Investigation of gene-environment cross talk through epigenetic modifications led to better understanding of the number of complex diseases. Clinical heterogeneity and differential treatment response often contributed by the epigenetic signatures which could be personal. DNA methylation at CpG islands presents a critical nuclear process as a result of gene-environment interactions. These CpG islands are frequently present near the promoter sequence of genes and get differentially methylated under specific environmental conditions. Technical advancements facilitate in high throughput screening of differentially methylated CpG islands. Recent epigenetic studies unraveled several CD susceptibility genes expressed in peripheral blood lymphocytes (PBLs), duodenal mucosa, lamina and epithelial cells that are influenced by differentially methylated CpG islands. Here we highlighted these susceptibility genes; classify these genes based on cellular functions and tissue of expression.
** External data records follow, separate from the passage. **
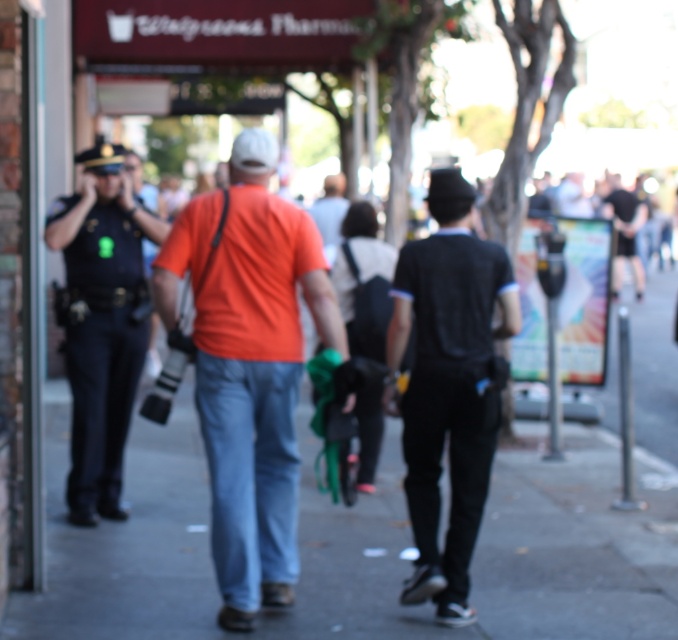
Which is in front, point (422, 243) or point (102, 483)?

Point (422, 243) is in front.

Can you confirm if black matte shirt at center is bigger than black uniform at left?

No.

In order to click on black matte shirt at center in this screenshot , I will do `click(450, 385)`.

Locate an element on the screen. black matte shirt at center is located at coordinates (450, 385).

Which is behind, point (142, 349) or point (614, 195)?

Positioned behind is point (614, 195).

Identify the location of black uniform at left. (102, 323).

How much distance is there between smooth concrete sidewalk at center and black matte shirt at center?

6.58 feet

Does smooth concrete sidewalk at center have a lesser width compared to black matte shirt at center?

Indeed, smooth concrete sidewalk at center has a lesser width compared to black matte shirt at center.

Who is more distant from viewer, (601, 547) or (407, 292)?

The point (601, 547) is more distant.

The height and width of the screenshot is (640, 678). I want to click on smooth concrete sidewalk at center, so click(x=494, y=548).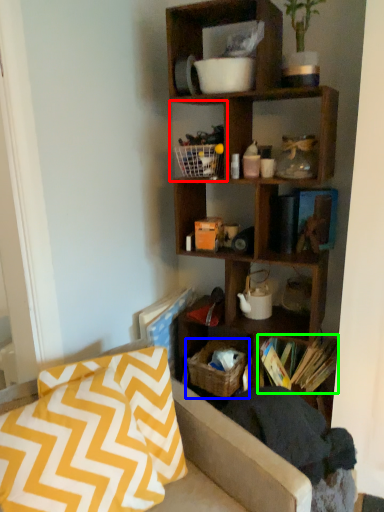
Question: Considering the real-world distances, which object is closest to cabinet (highlighted by a red box)? crate (highlighted by a blue box) or book (highlighted by a green box).

Choices:
 (A) crate
 (B) book

Answer: (A)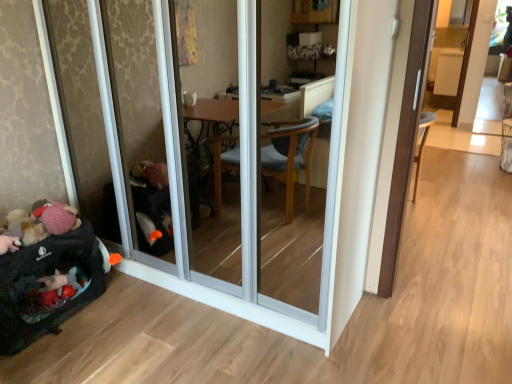
Where is `vacant region to the right of dark gray fabric baby carriage at lower left`? The image size is (512, 384). vacant region to the right of dark gray fabric baby carriage at lower left is located at coordinates (119, 321).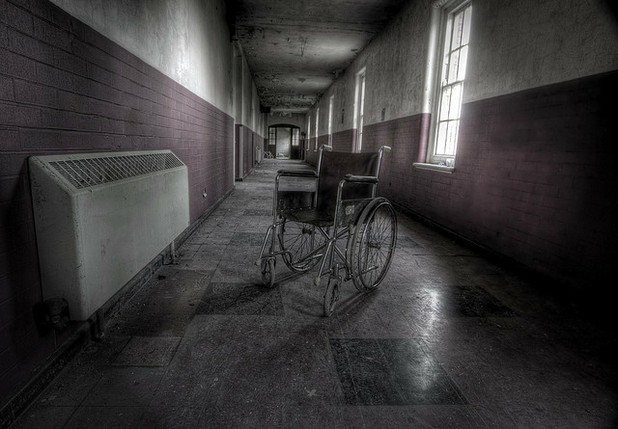
Image resolution: width=618 pixels, height=429 pixels. In order to click on radiator in this screenshot , I will do `click(122, 229)`.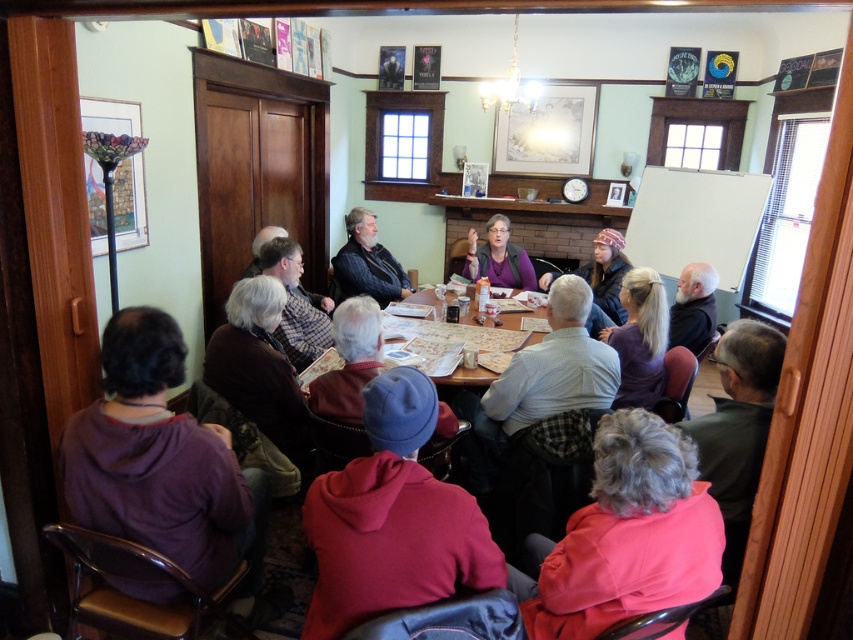
Question: Which object is closer to the camera taking this photo?

Choices:
 (A) dark gray sweater at center
 (B) red fleece jacket at center

Answer: (B)

Question: Does gray woolen sweater at lower left appear over blonde hair at center?

Choices:
 (A) no
 (B) yes

Answer: (A)

Question: Does pink fabric at lower right have a lesser width compared to dark gray sweater at center?

Choices:
 (A) no
 (B) yes

Answer: (B)

Question: Is red fleece jacket at center thinner than dark gray sweater at center?

Choices:
 (A) yes
 (B) no

Answer: (A)

Question: Which object is the farthest from the dark gray sweater at center?

Choices:
 (A) plaid fabric shirt at center
 (B) pink fabric at lower right

Answer: (B)

Question: Which point is closer to the camera?

Choices:
 (A) (392, 540)
 (B) (352, 227)

Answer: (A)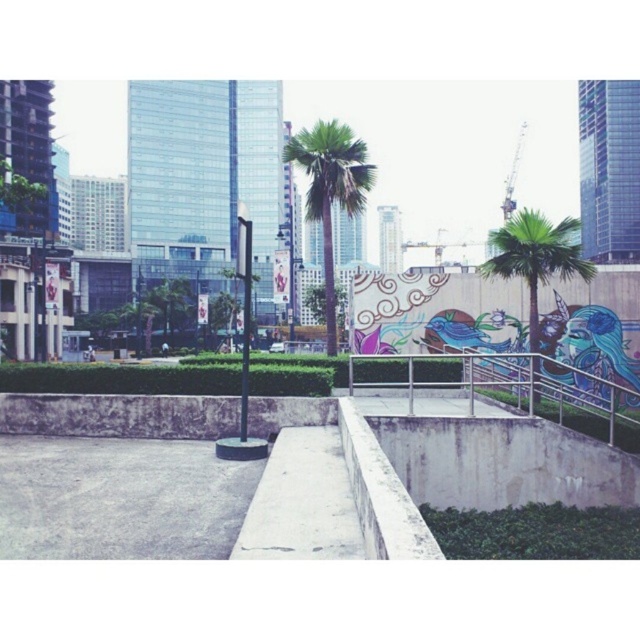
Does metallic silver railing at center appear on the left side of green leafy palm at center?

In fact, metallic silver railing at center is to the right of green leafy palm at center.

Describe the element at coordinates (528, 390) in the screenshot. The height and width of the screenshot is (640, 640). I see `metallic silver railing at center` at that location.

Does point (579, 419) come in front of point (312, 182)?

Yes, it is.

Identify the location of metallic silver railing at center. This screenshot has height=640, width=640. (528, 390).

Does point (513, 406) come closer to viewer compared to point (490, 241)?

Yes, it is in front of point (490, 241).

Is metallic silver railing at center wider than green leafy palm tree at right?

Yes.

Who is more distant from viewer, (410, 412) or (531, 241)?

The point (531, 241) is behind.

Identify the location of metallic silver railing at center. (528, 390).

Can you confirm if green leafy palm at center is positioned to the left of green leafy palm tree at right?

Indeed, green leafy palm at center is positioned on the left side of green leafy palm tree at right.

Does point (324, 248) lie behind point (500, 244)?

Yes, it is behind point (500, 244).

This screenshot has width=640, height=640. Identify the location of green leafy palm at center. coord(330,189).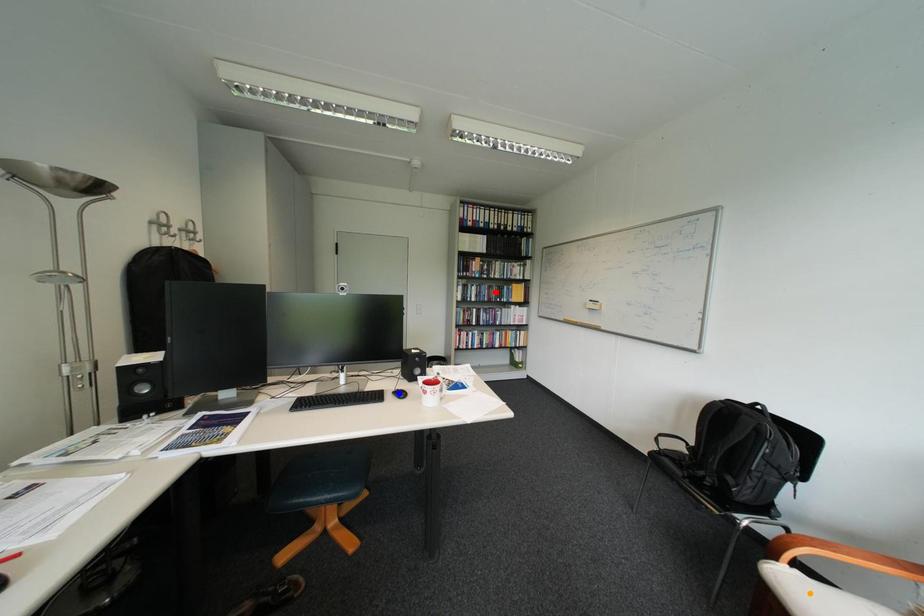
Order these from nearest to farthest:
orange point | red point | blue point

1. orange point
2. blue point
3. red point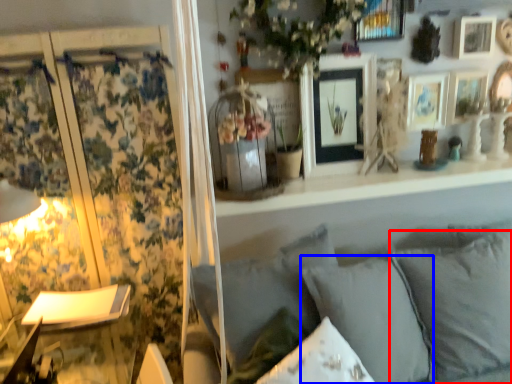
Question: Among these objects, which one is farthest to the camera, pillow (highlighted by a red box) or pillow (highlighted by a blue box)?

Choices:
 (A) pillow
 (B) pillow

Answer: (A)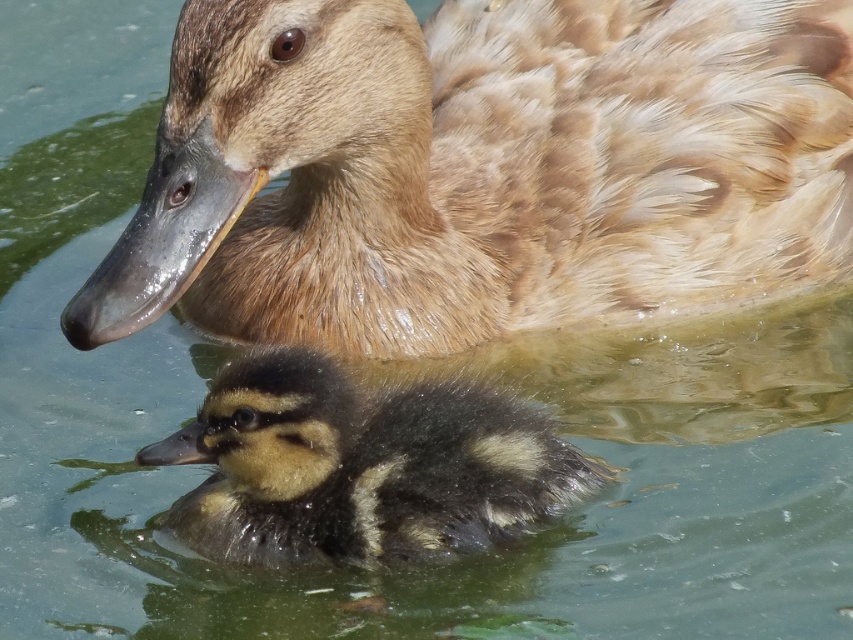
Question: Which point appears farthest from the camera in this image?

Choices:
 (A) (355, 534)
 (B) (494, 22)

Answer: (B)

Question: Does brown feathered duck at upper center lie behind black fuzzy duckling at center?

Choices:
 (A) yes
 (B) no

Answer: (A)

Question: Is brown feathered duck at upper center below black fuzzy duckling at center?

Choices:
 (A) no
 (B) yes

Answer: (A)

Question: Does brown feathered duck at upper center come in front of black fuzzy duckling at center?

Choices:
 (A) no
 (B) yes

Answer: (A)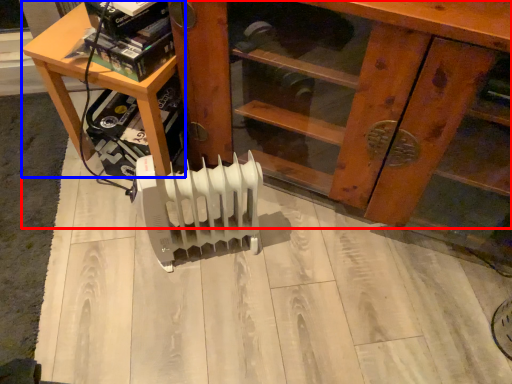
Question: Which object is closer to the camera taking this photo, furniture (highlighted by a red box) or table (highlighted by a blue box)?

Choices:
 (A) furniture
 (B) table

Answer: (A)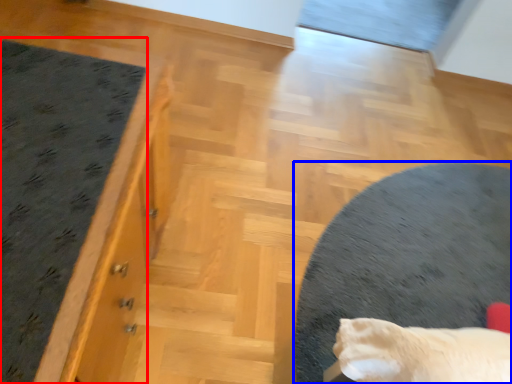
Question: Among these objects, which one is farthest to the camera, mat (highlighted by a red box) or furniture (highlighted by a blue box)?

Choices:
 (A) mat
 (B) furniture

Answer: (B)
We further discussed how these genes interacts with each other to influence critical pathways like NF-κB signaling pathway, IL-17 signaling cascade, RIG-I like receptor signaling pathway, NOD-like receptor pathways among several others. This review also shed light on how gut microbiota may lead to the differential methylation of CpG islands of CD susceptibility genes. Large scale epigenetic studies followed by estimation of heritability of these CpG methylation and polygenic risk score estimation of these genes would prioritize potentially druggable targets for better therapeutics. In vivo studies are warranted to unravel further cellular responses to CpG methylation.